Наше столетие было эпохой борьбы с внешним миром: все силы были направлены на то, чтобы одержать победу в этой борьбе. Это привело к тому, что наши вожделения достигли крайней степени напряженности, и в конечном результате мы чувствуем себя тревожнее и несчастнее прежнего. Причину нетрудно понять: внешние победы отвлекли наше внимание от нашего внутреннего «я»; высокая задача самосовершенствования отодвинулась на задний план: мы забыли о главном – о воспитании воли. По какому-то непонятному ослеплению мы предоставили на волю случая усовершенствование вернейшего орудия нашей умственной силы и нашего счастья.
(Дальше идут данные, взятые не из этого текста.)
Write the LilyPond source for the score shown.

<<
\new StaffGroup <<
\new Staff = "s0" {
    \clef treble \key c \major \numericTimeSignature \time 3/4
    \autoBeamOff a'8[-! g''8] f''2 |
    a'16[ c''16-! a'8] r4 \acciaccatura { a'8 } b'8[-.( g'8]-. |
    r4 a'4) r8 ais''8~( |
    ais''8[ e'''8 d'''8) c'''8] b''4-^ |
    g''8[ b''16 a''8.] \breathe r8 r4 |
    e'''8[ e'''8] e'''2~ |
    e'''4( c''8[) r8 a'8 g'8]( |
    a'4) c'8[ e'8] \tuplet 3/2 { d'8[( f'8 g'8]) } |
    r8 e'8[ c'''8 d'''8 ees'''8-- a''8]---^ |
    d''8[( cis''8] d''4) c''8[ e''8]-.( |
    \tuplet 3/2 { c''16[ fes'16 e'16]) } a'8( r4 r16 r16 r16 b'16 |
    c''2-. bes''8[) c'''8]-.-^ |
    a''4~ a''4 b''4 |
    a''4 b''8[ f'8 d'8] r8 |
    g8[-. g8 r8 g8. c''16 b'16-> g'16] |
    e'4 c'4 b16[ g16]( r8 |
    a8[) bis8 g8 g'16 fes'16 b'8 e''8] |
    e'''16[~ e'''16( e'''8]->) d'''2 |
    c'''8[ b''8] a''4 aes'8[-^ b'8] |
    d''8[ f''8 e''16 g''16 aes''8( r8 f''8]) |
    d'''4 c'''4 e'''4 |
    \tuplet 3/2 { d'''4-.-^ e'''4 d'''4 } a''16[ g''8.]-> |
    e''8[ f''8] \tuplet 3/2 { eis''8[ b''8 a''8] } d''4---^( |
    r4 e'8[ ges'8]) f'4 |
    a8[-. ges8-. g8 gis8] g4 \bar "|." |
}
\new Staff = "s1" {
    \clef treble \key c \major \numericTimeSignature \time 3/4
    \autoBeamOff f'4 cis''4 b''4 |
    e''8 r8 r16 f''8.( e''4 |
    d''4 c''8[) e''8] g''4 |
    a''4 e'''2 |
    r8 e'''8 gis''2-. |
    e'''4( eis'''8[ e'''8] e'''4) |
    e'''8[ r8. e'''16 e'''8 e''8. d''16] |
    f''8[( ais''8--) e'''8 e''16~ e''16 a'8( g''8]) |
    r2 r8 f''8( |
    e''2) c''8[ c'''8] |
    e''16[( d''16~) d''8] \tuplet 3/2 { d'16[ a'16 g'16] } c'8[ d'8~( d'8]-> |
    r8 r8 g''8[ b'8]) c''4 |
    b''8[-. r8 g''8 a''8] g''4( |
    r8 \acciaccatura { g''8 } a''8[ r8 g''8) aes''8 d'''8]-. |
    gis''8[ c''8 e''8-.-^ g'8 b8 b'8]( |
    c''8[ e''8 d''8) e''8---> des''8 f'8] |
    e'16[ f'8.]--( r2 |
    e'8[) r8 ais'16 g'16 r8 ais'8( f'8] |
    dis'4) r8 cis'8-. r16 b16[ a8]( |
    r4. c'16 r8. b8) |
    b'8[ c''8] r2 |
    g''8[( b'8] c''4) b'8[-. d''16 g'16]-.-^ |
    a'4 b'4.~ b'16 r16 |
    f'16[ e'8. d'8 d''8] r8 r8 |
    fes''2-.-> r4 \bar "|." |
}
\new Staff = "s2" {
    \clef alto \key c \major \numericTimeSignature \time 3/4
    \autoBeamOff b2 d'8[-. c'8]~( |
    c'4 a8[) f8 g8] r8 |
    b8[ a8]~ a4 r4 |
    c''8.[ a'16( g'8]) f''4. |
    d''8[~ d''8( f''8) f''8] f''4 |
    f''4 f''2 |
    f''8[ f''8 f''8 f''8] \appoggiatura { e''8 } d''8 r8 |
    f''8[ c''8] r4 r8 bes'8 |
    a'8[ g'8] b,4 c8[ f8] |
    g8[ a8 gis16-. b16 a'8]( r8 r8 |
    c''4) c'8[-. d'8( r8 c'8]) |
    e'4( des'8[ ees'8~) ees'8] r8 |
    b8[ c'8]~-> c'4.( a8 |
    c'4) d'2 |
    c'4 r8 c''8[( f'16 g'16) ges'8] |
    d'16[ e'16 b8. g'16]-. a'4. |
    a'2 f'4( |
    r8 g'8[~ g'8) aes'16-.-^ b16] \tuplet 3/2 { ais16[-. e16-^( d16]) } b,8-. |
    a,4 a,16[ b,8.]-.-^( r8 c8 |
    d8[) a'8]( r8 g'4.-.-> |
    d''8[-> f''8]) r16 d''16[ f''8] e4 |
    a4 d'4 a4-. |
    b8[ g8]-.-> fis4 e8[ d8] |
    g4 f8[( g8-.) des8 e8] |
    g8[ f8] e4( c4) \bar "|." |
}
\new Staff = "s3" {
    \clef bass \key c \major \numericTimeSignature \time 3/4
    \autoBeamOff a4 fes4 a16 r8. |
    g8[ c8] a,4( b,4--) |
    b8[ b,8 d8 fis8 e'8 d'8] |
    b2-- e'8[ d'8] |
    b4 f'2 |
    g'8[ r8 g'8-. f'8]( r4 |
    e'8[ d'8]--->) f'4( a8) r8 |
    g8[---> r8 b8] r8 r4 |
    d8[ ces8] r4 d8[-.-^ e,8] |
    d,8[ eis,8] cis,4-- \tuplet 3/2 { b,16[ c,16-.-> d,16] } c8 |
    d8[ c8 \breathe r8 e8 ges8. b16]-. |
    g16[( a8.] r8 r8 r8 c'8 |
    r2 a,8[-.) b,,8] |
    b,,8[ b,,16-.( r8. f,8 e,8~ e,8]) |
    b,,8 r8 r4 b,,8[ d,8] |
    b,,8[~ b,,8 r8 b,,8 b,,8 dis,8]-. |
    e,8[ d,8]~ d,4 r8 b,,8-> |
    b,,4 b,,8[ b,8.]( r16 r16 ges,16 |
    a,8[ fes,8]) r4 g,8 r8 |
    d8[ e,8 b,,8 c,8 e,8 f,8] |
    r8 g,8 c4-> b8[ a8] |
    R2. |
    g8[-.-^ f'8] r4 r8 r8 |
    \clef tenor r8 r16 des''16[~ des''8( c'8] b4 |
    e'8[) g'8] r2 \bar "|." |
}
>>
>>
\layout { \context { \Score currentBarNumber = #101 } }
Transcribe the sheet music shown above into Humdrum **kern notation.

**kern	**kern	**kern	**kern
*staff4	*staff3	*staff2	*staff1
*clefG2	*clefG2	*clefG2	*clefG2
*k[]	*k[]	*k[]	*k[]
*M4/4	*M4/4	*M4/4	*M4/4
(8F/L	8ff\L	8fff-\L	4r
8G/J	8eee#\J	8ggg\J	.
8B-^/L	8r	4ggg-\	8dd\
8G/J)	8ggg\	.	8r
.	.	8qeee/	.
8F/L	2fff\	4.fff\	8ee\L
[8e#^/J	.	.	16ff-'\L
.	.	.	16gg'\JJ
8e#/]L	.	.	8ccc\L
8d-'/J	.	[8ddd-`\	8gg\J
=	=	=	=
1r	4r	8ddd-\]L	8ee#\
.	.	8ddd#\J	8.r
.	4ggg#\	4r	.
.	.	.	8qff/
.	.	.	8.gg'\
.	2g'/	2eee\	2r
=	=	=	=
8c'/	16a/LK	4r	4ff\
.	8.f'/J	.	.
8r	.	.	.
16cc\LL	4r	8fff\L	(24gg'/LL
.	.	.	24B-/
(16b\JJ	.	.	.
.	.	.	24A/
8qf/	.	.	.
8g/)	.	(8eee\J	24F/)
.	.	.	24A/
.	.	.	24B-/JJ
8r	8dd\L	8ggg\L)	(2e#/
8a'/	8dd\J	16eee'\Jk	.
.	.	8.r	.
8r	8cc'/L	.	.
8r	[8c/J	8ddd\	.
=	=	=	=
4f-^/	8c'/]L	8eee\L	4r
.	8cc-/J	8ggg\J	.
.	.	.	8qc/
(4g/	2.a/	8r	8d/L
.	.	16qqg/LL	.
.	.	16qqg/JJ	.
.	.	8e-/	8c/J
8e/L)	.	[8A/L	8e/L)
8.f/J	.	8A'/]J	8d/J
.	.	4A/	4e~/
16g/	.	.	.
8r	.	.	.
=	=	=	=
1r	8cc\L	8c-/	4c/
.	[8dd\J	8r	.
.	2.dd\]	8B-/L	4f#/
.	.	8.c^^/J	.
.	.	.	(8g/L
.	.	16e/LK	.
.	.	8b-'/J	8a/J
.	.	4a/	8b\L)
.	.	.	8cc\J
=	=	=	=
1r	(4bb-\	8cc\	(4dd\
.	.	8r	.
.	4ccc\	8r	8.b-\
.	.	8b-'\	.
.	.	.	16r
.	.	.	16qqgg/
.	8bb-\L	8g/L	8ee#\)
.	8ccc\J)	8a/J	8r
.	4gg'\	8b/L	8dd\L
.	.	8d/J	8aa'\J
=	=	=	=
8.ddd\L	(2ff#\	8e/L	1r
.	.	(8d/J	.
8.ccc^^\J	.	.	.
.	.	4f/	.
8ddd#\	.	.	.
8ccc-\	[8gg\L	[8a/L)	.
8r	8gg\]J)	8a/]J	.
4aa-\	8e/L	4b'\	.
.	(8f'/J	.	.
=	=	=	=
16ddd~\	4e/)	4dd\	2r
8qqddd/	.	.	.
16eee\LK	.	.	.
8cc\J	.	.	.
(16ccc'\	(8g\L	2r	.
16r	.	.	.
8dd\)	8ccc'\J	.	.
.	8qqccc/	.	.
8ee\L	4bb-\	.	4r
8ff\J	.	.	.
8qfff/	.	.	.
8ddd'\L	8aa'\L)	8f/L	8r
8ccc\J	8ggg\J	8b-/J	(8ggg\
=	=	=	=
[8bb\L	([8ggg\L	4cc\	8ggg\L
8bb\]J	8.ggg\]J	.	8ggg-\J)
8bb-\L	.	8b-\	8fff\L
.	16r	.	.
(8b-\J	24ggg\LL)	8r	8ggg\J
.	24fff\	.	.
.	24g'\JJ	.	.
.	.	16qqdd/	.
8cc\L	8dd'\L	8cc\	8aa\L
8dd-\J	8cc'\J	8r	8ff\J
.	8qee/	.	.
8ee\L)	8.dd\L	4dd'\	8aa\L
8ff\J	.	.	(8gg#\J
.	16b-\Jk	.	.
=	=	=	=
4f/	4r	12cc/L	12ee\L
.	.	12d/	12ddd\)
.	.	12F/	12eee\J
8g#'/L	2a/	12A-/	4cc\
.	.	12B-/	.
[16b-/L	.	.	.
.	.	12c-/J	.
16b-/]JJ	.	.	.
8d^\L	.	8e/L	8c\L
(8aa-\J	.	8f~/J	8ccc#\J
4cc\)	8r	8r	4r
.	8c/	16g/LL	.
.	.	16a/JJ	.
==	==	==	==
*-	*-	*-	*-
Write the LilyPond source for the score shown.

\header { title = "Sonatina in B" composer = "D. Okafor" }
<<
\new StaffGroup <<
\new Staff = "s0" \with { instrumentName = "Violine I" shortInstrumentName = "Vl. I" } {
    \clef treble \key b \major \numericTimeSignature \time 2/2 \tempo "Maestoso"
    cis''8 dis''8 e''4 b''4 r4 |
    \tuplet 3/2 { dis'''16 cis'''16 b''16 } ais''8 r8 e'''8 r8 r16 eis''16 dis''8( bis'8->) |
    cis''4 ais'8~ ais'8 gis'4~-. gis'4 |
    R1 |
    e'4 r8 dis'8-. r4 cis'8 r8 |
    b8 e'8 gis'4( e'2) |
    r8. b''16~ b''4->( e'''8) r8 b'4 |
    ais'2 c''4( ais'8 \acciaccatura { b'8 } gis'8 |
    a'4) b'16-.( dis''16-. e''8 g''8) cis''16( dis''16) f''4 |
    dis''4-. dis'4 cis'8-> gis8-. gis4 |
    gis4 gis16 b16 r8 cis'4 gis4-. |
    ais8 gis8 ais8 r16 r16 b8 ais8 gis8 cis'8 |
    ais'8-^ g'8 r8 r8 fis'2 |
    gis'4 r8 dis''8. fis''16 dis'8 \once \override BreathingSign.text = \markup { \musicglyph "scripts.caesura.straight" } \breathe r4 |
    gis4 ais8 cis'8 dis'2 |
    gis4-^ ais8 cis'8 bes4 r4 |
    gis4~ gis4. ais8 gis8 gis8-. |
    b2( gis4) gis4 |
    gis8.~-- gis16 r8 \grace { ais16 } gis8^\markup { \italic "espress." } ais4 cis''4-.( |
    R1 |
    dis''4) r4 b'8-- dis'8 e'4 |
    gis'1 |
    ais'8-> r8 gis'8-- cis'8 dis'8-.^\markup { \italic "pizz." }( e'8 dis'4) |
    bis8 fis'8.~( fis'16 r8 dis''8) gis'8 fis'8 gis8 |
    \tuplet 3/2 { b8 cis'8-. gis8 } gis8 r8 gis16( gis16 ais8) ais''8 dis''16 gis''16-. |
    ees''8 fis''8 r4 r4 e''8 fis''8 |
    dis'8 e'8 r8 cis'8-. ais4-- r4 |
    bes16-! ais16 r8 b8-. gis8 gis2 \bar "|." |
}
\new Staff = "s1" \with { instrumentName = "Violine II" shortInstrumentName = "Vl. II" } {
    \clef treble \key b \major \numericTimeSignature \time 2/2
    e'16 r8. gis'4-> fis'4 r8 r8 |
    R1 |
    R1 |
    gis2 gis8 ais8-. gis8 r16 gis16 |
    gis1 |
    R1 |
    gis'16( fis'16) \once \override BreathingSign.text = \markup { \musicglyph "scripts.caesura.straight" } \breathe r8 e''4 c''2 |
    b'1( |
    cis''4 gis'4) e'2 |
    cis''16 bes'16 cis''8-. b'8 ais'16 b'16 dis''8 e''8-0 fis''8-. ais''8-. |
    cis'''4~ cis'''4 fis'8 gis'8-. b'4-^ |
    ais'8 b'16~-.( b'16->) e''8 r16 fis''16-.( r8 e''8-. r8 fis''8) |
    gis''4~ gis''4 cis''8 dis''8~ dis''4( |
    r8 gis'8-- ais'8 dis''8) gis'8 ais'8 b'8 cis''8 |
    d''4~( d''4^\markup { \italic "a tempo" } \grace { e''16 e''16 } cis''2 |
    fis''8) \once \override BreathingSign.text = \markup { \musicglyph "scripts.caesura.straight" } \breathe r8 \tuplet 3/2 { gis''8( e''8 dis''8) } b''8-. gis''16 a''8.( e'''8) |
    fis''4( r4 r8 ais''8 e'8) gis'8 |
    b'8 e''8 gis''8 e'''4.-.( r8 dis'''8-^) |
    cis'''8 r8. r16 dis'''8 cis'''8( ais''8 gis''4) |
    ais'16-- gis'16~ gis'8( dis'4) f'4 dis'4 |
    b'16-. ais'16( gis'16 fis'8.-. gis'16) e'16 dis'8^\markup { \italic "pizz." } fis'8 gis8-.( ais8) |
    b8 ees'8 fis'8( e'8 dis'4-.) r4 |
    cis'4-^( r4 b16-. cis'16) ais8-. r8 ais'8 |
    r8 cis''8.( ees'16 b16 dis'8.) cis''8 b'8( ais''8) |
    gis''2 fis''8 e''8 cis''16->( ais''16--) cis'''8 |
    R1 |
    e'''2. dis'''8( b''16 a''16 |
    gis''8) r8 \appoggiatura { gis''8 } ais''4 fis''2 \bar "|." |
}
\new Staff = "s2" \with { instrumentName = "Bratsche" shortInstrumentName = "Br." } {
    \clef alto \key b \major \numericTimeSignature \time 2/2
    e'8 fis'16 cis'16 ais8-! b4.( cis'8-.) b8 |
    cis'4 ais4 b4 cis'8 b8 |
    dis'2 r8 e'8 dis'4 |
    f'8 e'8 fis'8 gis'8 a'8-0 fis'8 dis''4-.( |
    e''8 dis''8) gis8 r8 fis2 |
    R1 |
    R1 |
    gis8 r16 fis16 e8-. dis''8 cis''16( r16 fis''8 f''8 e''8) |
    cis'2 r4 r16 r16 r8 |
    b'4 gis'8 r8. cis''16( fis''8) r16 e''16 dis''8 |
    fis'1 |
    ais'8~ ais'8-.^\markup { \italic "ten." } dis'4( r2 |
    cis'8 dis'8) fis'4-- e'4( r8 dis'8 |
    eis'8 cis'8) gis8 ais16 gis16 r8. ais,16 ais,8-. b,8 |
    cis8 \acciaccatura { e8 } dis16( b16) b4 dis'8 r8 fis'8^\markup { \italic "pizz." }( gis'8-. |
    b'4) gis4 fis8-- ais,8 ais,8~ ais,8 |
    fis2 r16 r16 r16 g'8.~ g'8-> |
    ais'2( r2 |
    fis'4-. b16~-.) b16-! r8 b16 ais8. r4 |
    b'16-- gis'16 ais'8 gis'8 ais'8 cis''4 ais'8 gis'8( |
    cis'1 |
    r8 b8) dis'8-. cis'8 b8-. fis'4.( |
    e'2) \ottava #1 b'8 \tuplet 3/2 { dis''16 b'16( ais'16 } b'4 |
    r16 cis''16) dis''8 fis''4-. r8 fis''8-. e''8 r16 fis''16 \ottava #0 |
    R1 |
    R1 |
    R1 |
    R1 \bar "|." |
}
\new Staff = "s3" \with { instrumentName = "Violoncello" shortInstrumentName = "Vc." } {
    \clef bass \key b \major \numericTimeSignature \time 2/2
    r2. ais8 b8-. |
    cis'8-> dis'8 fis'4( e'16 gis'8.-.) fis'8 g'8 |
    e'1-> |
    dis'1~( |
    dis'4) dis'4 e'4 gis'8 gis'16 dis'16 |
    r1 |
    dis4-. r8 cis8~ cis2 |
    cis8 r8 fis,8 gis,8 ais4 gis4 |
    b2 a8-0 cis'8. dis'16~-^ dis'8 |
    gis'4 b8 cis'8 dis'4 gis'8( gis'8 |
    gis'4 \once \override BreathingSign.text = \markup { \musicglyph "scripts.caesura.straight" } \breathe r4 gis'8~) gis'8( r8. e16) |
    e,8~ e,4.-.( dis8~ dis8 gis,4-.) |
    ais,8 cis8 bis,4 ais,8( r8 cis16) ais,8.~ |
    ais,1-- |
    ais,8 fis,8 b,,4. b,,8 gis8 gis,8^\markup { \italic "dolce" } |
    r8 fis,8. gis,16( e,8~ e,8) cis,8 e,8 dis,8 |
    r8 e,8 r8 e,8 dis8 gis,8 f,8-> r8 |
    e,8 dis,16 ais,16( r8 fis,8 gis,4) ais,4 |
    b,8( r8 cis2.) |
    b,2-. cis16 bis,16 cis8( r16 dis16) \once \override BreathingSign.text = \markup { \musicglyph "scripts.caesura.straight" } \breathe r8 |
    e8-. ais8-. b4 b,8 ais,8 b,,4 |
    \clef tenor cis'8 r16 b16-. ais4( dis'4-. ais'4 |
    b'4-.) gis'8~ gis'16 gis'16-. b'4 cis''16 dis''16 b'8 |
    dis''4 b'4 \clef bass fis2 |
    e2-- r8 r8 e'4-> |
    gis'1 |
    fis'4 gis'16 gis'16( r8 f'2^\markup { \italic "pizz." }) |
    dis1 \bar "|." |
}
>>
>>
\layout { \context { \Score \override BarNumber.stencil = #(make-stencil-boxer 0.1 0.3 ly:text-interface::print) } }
Да, наконец, помимо всего прочего, и положение социального вопроса вызывает настоятельную надобность в радикальной переработке нашей системы воспитания. Если социальный вопрос оказывается неразрешимым, если он грозит такими страшными бедствиями, то это только потому, что наши школы, начиная с элементарных и кончая коллежами, озаботившись воспитанием нравственности, упустили из вида его основание – воспитание воли. Мы предлагаем человеку превосходные правила поведения, не научив его поступать разумно и честно; мы даем эти правила людям ленивым, распущенным, чувственным, эгоистам, – людям, которые – это правда – часто и желали бы исправиться, но которые, благодаря гибельной теории свободы воли, – теории, парализующей благие намерения, никогда не могли научиться той истине, что нравственная свобода, власть над собой даются не сразу, а должны быть завоеваны долгими усилиями. Никто не говорил им, что при условии применения необходимых для этого средств победа над собой возможна даже там, где борьба кажется безнадежной. Их не учили тактическим приемам, обеспечивающим победу в этой борьбе. Им не внушили горячего желания выступить в поход за великое дело нравственного самоосвобождения, достижения власти над своим «я»; они не знают, как благородно это дело само по себе; не знают и того, как оно богато последствиями для нашего счастья и умственной культуры. Если бы каждый из нас дал себе труд подумать о том, какое это нужное дело и как щедро вознаграждается малейшее наше усилие продвинуть его вперед, – оно заняло бы одно из первых мест в ряду всех наших личных и общественных интересов. Да что я говорю! Не одно из первых, а первое место: мы выдвинули бы его на первый план, как капитальнейшую, настоятельнейшую из наших задач.